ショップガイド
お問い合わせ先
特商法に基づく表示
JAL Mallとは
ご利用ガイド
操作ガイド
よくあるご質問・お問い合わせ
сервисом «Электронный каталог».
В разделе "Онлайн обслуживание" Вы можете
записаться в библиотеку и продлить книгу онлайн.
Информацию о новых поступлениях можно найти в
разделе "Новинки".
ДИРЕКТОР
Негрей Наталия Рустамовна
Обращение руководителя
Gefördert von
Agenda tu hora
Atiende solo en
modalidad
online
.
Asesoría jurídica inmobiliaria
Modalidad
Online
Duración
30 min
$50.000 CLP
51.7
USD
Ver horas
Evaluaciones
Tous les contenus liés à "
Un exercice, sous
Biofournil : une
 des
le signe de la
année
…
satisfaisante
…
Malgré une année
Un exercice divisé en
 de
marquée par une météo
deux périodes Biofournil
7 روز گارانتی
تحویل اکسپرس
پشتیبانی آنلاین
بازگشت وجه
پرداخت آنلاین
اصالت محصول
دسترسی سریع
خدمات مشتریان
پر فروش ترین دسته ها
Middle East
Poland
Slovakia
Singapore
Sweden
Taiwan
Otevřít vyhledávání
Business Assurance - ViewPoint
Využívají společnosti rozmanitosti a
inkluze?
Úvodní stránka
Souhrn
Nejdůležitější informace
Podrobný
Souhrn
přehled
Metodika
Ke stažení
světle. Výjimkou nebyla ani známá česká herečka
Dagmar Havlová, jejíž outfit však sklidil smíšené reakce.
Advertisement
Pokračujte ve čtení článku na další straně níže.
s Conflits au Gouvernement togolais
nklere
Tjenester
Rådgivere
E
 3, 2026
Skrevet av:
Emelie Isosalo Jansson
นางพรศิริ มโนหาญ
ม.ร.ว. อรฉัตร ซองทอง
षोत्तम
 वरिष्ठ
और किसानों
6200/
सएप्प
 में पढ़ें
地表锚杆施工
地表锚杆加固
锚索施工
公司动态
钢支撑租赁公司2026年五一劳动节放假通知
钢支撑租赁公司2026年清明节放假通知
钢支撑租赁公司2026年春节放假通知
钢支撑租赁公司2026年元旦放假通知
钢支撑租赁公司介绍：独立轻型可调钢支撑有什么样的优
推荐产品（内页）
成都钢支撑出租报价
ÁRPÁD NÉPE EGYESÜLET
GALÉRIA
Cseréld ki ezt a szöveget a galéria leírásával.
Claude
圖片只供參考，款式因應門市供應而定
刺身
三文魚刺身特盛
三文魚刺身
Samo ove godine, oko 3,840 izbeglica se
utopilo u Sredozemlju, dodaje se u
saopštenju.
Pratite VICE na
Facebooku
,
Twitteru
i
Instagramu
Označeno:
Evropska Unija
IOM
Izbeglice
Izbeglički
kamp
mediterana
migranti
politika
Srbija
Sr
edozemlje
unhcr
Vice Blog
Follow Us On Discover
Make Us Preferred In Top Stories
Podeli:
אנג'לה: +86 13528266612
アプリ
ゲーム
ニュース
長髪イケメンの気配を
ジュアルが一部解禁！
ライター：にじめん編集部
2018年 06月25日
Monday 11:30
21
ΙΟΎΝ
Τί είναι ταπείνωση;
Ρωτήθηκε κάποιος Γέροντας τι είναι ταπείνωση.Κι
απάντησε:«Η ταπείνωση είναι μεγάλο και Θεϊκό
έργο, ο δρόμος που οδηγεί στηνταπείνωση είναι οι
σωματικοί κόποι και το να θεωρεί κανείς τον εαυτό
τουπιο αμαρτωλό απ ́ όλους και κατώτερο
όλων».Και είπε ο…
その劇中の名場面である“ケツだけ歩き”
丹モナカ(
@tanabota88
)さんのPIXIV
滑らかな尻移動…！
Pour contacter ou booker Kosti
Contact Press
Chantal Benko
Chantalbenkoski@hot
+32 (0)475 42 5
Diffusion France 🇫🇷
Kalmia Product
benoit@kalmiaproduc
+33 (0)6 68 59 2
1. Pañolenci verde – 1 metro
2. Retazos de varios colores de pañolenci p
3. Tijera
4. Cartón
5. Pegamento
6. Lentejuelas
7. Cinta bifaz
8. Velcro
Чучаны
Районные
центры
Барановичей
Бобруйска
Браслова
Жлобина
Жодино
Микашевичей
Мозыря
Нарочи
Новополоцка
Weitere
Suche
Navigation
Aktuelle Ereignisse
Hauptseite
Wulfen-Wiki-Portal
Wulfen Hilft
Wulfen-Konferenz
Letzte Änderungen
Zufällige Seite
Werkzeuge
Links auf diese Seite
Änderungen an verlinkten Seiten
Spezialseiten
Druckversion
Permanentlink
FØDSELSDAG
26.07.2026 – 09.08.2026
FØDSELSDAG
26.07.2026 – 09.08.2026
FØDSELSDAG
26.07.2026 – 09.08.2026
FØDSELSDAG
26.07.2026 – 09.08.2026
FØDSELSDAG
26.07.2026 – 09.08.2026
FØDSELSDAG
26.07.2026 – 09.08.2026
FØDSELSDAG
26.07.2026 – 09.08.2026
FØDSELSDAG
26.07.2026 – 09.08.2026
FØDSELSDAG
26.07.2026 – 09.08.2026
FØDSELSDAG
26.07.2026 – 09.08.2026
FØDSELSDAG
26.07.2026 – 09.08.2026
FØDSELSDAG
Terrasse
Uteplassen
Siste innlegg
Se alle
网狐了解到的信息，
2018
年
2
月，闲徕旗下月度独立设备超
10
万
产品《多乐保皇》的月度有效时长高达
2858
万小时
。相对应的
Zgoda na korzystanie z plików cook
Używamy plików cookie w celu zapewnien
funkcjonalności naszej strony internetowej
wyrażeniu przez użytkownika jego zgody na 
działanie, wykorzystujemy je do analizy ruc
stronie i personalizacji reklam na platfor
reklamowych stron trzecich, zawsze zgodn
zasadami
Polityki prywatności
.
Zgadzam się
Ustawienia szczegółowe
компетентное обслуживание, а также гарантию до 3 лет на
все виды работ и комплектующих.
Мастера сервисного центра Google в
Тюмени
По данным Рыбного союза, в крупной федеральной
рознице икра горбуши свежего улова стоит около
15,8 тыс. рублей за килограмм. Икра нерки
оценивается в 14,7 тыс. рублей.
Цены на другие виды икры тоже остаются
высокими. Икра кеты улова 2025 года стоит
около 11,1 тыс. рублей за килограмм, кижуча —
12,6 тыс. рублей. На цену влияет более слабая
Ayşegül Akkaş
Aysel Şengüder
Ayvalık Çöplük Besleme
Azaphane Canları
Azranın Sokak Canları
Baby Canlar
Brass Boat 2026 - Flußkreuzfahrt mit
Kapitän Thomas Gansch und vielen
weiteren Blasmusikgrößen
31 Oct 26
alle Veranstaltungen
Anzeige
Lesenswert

Task instructions | Determine how many lines in the rows above contain the string "разделе". Reply with the number alone.

Exercise answer | 2